A server used in a cluster system that contains multiple servers.
A leader election unit that selects one of the plurality of servers as a leader,
If the local server is the leader, it sends a keep alive to other servers included in the cluster system to monitor other servers, and if the local server is not the leader, it receives the keep alive from the server that is the leader. Then, the keep alive communication control unit that transmits the response to the keep alive to the server that is the reader,
When the local server is the reader, it is provided with a node state recording unit that records the monitoring result in the keepalive communication control unit .
Each of the other servers sends a node stop notification to the leader server when the own node is stopped.
Node state recording unit, when the local server is a leader, that records not respond to the keep-alive, and the server does not receive the stop notification as unresponsive node server.

The server according to claim 1 , wherein the node status recording unit records the server that is the source of the stop notification as a stop node when the own server is a leader.

The server according to claim 1 or 2 , further comprising a node stop control unit that stops a server recorded as a non-response node when the local server is a leader.

Said node stop control section, wherein, when the number of recorded server as unresponsive node is less than half the number of servers included in the cluster system, according to claim 3 for stopping the recorded server as the unresponsive node The server described in.

If the local server is the leader and the number of servers recorded as the non-response node exceeds half of the number of servers included in the cluster system, the leader election unit selects a new leader.

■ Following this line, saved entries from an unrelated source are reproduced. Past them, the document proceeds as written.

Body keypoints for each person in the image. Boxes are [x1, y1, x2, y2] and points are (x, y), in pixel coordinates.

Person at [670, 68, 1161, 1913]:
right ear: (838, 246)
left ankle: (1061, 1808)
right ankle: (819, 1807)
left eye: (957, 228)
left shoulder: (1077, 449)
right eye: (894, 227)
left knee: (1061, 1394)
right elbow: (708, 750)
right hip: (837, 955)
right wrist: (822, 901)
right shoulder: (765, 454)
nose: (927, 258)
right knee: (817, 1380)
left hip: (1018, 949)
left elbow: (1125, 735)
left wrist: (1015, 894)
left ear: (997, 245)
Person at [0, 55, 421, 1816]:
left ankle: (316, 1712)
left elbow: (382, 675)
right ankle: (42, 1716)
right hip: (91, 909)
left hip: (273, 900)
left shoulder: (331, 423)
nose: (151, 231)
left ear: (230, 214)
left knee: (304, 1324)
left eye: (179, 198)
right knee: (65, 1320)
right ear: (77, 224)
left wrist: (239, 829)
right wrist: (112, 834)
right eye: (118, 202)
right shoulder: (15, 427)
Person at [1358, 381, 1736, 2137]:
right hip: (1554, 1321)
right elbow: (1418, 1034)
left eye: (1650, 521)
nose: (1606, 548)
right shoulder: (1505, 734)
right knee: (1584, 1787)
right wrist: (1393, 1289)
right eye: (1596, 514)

The server according to claim 4 to be implemented.

A cluster system that includes multiple servers
One of the multiple servers was elected as the leader and
Server elected by said reader, sending the keep-alive monitor other servers to other servers,
The other server sends a response to the keepalive to the server elected as the leader .
Each of the other servers sends a node stop notification to the leader server when the own node is stopped.
The server elected as the leader is a cluster system that records a server that does not respond to the keepalive and has not received the stop notification as a non-response node.

A method of operating a server that operates as a leader in a cluster system that includes multiple servers.
The step of sending keepalives to other servers included in the cluster system,
The step of receiving the response to the keepalive from the other server,
And recording the monitoring result indicating whether or not received the response to the node state recording unit,
The step of receiving the node stop notification from the other server, and
A method of operating a server having a step of recording a server that does not respond to the keepalive and has not received the stop notification as a non-response node.

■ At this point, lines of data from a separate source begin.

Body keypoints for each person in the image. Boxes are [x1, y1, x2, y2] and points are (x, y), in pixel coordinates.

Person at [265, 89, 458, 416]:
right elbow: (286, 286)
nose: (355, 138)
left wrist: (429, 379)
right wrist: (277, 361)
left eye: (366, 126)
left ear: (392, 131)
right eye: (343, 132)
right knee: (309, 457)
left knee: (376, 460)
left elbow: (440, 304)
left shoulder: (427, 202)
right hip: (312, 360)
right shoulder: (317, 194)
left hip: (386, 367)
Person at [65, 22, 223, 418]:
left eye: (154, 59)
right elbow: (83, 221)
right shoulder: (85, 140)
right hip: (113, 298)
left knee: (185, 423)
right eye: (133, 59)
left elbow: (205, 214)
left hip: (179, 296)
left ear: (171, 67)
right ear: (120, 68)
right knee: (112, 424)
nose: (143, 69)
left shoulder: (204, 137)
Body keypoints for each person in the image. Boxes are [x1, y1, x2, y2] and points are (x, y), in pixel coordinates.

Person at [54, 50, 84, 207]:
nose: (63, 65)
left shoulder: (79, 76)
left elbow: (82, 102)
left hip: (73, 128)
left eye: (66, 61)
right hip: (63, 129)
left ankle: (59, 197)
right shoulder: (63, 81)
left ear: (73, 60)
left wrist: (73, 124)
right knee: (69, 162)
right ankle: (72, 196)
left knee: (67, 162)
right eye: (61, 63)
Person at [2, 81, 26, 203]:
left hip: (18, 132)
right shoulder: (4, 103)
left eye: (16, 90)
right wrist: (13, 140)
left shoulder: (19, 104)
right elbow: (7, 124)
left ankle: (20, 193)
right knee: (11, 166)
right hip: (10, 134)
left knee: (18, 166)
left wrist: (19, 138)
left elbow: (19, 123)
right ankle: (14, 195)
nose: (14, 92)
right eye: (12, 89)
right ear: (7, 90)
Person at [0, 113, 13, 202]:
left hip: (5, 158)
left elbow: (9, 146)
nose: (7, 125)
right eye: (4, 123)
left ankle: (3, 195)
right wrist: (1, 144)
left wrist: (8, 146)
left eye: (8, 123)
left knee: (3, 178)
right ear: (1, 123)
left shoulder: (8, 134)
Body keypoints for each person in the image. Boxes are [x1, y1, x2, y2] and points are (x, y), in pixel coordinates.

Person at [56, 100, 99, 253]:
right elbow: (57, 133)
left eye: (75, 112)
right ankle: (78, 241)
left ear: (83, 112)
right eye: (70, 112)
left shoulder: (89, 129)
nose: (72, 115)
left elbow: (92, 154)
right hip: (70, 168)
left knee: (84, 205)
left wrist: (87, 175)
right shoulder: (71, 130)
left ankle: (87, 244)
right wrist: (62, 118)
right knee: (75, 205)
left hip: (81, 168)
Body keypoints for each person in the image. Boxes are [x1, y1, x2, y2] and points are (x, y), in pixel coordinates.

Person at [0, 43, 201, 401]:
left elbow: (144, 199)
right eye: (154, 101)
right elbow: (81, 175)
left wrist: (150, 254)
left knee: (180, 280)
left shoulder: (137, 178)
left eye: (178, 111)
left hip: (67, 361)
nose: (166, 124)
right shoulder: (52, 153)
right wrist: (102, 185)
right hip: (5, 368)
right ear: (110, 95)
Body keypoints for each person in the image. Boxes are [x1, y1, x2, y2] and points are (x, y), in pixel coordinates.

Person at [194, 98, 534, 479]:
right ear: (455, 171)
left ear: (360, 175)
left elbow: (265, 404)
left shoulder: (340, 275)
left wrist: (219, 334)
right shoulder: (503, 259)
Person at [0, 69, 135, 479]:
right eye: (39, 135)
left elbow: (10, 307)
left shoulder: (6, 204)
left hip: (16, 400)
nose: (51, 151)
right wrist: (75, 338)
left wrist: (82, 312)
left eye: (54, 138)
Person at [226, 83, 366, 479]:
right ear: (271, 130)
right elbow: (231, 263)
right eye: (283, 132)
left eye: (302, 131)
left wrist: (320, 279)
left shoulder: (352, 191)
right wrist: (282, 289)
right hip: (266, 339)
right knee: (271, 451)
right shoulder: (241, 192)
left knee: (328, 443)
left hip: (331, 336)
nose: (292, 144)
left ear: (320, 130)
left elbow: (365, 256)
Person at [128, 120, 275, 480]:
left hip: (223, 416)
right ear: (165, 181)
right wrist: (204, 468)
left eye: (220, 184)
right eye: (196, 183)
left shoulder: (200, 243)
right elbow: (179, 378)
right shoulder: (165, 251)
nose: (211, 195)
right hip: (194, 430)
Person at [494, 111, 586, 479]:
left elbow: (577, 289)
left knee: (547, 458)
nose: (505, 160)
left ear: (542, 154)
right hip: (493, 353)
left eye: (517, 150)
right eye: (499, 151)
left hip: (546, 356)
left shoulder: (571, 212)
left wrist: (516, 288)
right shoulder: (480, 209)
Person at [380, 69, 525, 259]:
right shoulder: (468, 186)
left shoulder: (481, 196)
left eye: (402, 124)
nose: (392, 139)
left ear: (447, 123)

For a server that acts as a leader in a cluster system that includes multiple servers
The step of sending keepalives to other servers included in the cluster system,
The step of receiving the response to the keepalive from the other server,
And recording the monitoring result indicating whether or not received the response to the node state recording unit,
The step of receiving the node stop notification from the other server, and
A program for executing a step of recording a server that does not respond to the keepalive and has not received the stop notification as a non-response node.